#### [Text passage]
----
2. Set intval to 1 and set size to 1.
3. With probability B(size, intval), go to step 4. Otherwise, add size to intval, then multiply size by 2, then repeat this step.
• This step chooses an interval beyond 1, and grows this interval by geometric steps, so that an appropriate interval is chosen with the correct probability.
• The probability B(size, intval) is the probability that the interval is chosen given that the previous intervals weren't chosen, and is calculated as (CDF(size + intval) − CDF(intval)) / (1−CDF(intval)). This should be found analytically using a computer algebra system such as SymPy.
• The symbolic form of B will help determine which Bernoulli factory algorithm, if any, will simulate the probability; if a Bernoulli factory exists, it should be used.
4. Generate an integer in the interval [intval, intval + size) uniformly at random, call it i.
5. Create ret, a uniform PSRN with a positive sign and an integer part of 0.
6. Create an input coin that calls SampleGeometricBag on the PSRN ret. Run a Bernoulli factory algorithm that simulates the probability C(i, λ), using the input coin (here, λ is the probability built up in ret via SampleGeometricBag, and lies in the interval [0, 1]). If the call returns 0, go to step 4.
• The probability C(i, λ) is calculated as PDF(i + λ) / M, where PDF is the distribution's PDF or a function proportional to the PDF, and should be found analytically using a computer algebra system such as SymPy.
• In this formula, M is any convenient number in the interval [PDF(intval), max(1, PDF(intval))], and should be as low as feasible. M serves to ensure that C is as close as feasible to 1 (to improve acceptance rates), but no higher than 1. The choice of M can vary for each interval (each value of intval, which can only be 0, 1, or a power of 2). Any such choice for M preserves the algorithm's correctness because the PDF has to be strictly decreasing and a new interval isn't chosen when λ is rejected.
• The symbolic form of C will help determine which Bernoulli factory algorithm, if any, will simulate the probability; if a Bernoulli factory exists, it should be used.
7. The PSRN ret was accepted, so set ret's integer part to i, then optionally fill ret with uniform random digits as necessary to give its fractional part the desired number of digits (similarly to FillGeometricBag), then return ret.

Examples of algorithms that use this skeleton are the algorithm for the ratio of two uniform random variates, as well as the algorithms for the Rayleigh distribution and for the reciprocal of power of uniform, both given later.

Perhaps the most difficult part of describing an arbitrary-precision sampler with this skeleton is finding the appropriate Bernoulli factory for the probabilities A, B, and C, especially when these probabilities have a non-trivial symbolic form.

Note: The algorithm skeleton uses ideas similar to the inversion-rejection method described in (Devroye 1986, ch. 7, sec. 4.6)[^25]; an exception is that instead of generating a uniform random variate and comparing it to calculations of a CDF, this algorithm uses conditional probabilities of choosing a given piece, probabilities labeled A and B. This approach was taken so that the CDF of the distribution in question is never directly calculated in the course of the algorithm, which furthers the goal of sampling with arbitrary precision and without using floating-point arithmetic.

### Mixtures

A mixture involves sampling one of several distributions, where each distribution has a separate probability of being sampled. In general, an arbitrary-precision sampler is possible if all of the following conditions are met:

• There is a finite number of distributions to choose from.
----
#### [Available data]
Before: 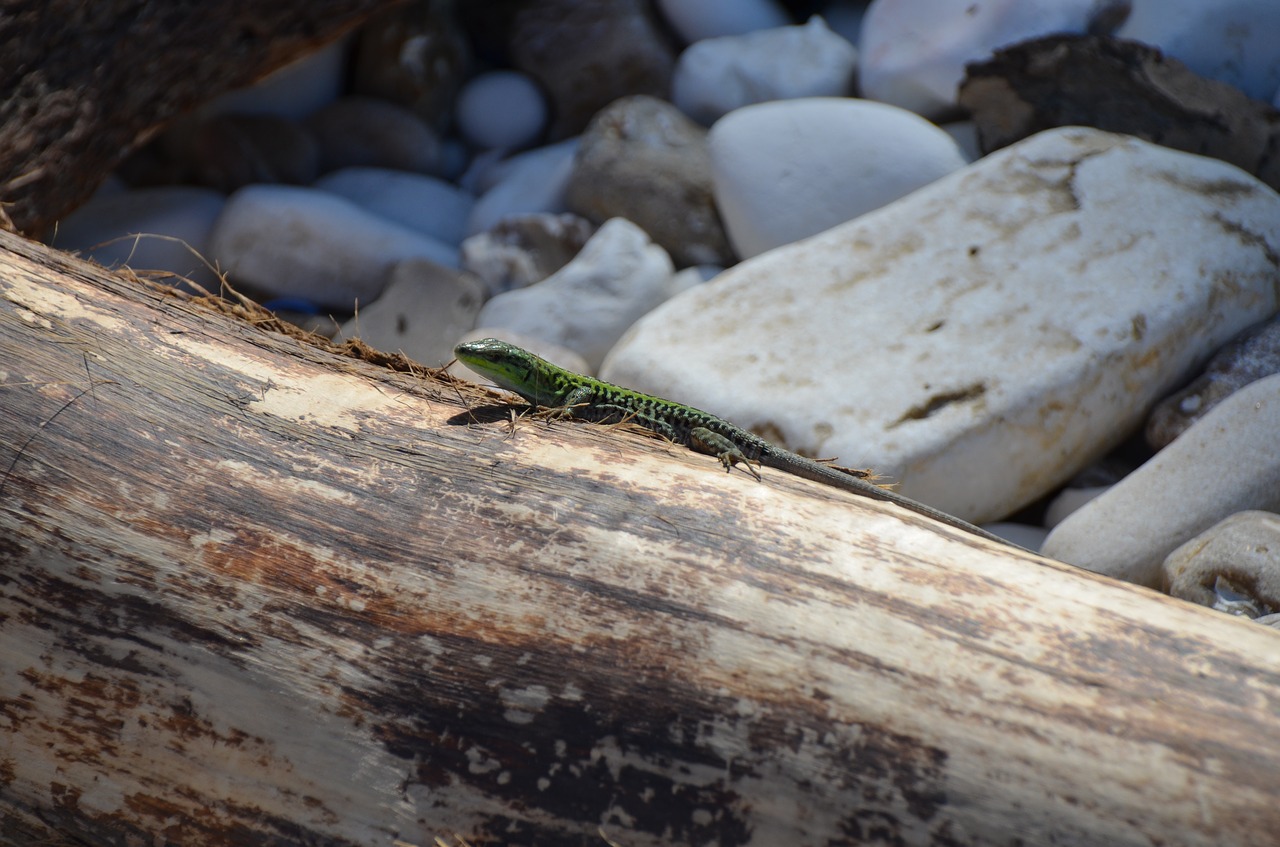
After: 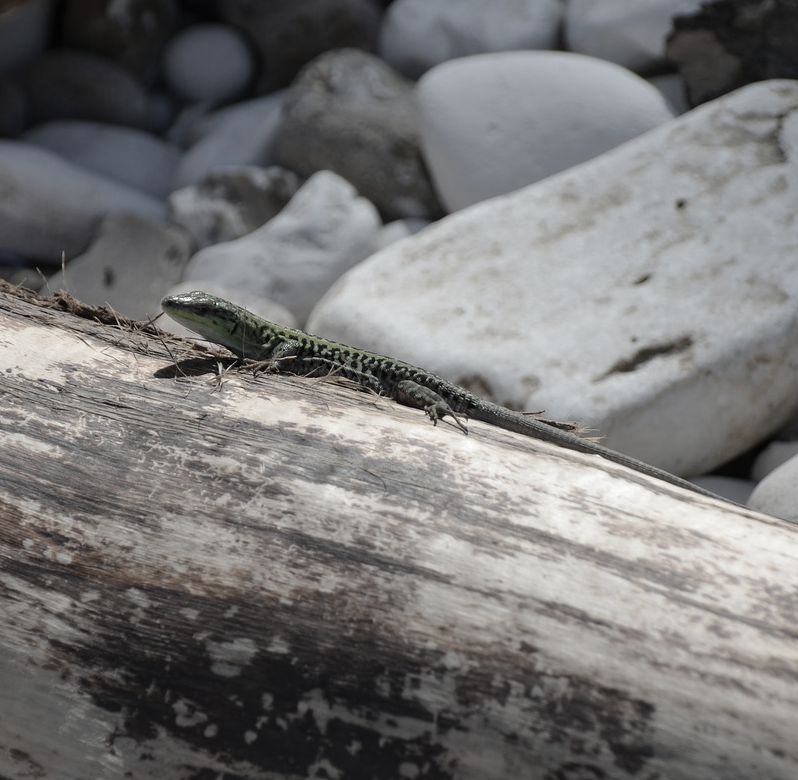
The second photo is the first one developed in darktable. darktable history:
----
#### [Tasks for this exercise]
(A) Repeat word for word the part of the passage on arbitrary-precision sampling that starts at "4. Generate an" and ends at "integer part of 0.".
(B) According to the passage on arbitrary-precision sampling, what kind of tool should be used to find the probability B(size, intval) analytically?
Answer from the passage on arbitrary-precision sampling alone, without drawing on the data.

#### [Task solutions]
(A)
4. Generate an integer in the interval [intval, intval + size) uniformly at random, call it i.
5. Create ret, a uniform PSRN with a positive sign and an integer part of 0.

(B) A computer algebra system such as SymPy.